13 In the evening quails came up and covered the camp; and in the morning dew lay round about the camp. 14And when the dew had gone up, there was on the face of the wilderness a fine, flake-like thing, fine as hoarfrost on the ground. 15When the people of Israel saw it, they said to one another, “What is it?” For they did not know what it was. And Moses said to them, “It is the bread which the Lord has given you to eat. 16This is what the Lord has commanded: ‘Gather of it, every man of you, as much as he can eat; you shall take an omer apiece, according to the number of the persons whom each of you has in his tent.’ ” 17And the people of Israel did so; they gathered, some more, some less. 18But when they measured it with an omer, he that gathered much had nothing over, and he that gathered little had no lack; each gathered according to what he could eat. 19And Moses said to them, “Let no man leave any of it till the morning.” 20But they did not listen to Moses; some left part of it till the morning, and it bred worms and became foul; and Moses was angry with them. 21Morning by morning they gathered it, each as much as he could eat; but when the sun grew hot, it melted.
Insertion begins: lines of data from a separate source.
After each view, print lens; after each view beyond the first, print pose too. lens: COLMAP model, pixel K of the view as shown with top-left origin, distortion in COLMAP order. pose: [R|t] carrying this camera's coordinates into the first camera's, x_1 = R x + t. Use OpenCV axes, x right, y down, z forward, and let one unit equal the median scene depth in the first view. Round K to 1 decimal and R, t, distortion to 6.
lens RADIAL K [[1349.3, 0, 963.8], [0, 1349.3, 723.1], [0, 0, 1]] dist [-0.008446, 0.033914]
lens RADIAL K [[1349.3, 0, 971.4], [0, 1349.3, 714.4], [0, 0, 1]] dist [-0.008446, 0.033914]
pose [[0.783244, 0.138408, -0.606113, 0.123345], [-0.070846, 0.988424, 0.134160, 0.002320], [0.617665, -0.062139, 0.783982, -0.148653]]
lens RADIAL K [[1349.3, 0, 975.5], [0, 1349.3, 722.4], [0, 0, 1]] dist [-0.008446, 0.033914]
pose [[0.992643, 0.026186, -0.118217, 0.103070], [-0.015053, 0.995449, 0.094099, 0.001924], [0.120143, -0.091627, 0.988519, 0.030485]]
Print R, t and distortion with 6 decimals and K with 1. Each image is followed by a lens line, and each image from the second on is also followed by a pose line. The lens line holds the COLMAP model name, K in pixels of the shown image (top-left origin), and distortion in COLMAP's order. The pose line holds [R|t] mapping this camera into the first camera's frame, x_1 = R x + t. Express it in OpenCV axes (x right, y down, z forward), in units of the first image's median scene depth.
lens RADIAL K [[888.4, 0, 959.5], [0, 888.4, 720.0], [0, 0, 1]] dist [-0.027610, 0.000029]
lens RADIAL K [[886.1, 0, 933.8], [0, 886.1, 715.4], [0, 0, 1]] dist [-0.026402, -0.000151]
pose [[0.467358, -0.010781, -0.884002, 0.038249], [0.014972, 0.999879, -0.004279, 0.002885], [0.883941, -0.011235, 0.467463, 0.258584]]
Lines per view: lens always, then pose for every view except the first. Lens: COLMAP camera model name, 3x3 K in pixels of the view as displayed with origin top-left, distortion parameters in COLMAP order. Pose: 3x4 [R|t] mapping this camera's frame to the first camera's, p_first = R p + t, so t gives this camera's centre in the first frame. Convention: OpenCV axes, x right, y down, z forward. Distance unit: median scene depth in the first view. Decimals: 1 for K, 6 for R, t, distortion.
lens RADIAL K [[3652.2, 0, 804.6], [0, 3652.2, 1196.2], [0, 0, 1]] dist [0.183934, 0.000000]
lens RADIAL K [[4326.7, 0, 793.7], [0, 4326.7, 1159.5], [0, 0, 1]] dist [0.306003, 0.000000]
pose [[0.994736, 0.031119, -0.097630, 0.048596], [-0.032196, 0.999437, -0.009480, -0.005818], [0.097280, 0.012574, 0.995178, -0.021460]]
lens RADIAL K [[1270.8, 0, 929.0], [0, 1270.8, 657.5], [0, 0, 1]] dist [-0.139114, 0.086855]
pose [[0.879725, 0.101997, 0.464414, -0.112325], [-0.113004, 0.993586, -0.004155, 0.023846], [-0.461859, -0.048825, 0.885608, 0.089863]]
22 On the sixth day they gathered twice as much bread, two omers apiece; and when all the leaders of the congregation came and told Moses, 23he said to them, “This is what the Lord has commanded: ‘Tomorrow is a day of solemn rest, a holy sabbath to the Lord; bake what you will bake and boil what you will boil, and all that is left over lay by to be kept till the morning.’ ” 24So they laid it by till the morning, as Moses bade them; and it did not become foul, and there were no worms in it. 25Moses said, “Eat it today, for today is a sabbath to the Lord; today you will not find it in the field. 26Six days you shall gather it; but on the seventh day, which is a sabbath, there will be none.” 27On the seventh day some of the people went out to gather, and they found none. 28And the Lord said to Moses, “How long do you refuse to keep my commandments and my laws? 29See! The Lord has given you the sabbath, therefore on the sixth day he gives you bread for two days; remain every man of you in his place, let no man go out of his place on the seventh day.” 30So the people rested on the seventh day.
31 Now the house of Israel called its name manna; it was like coriander seed, white, and the taste of it was like wafers made with honey. 32And Moses said, “This is what the Lord has commanded: ‘Let an omer of it be kept throughout your generations, that they may see the bread with which I fed you in the wilderness, when I brought you out of the land of Egypt.’ ” 33And Moses said to Aaron, “Take a jar, and put an omer of manna in it, and place it before the Lord, to be kept throughout your generations.” 34As the Lord commanded Moses, so Aaron placed it before the testimony, to be kept. 35And the people of Israel ate the manna forty years, till they came to a habitable land; they ate the manna, till they came to the border of the land of Canaan. 36(An omer is the tenth part of an ephah.)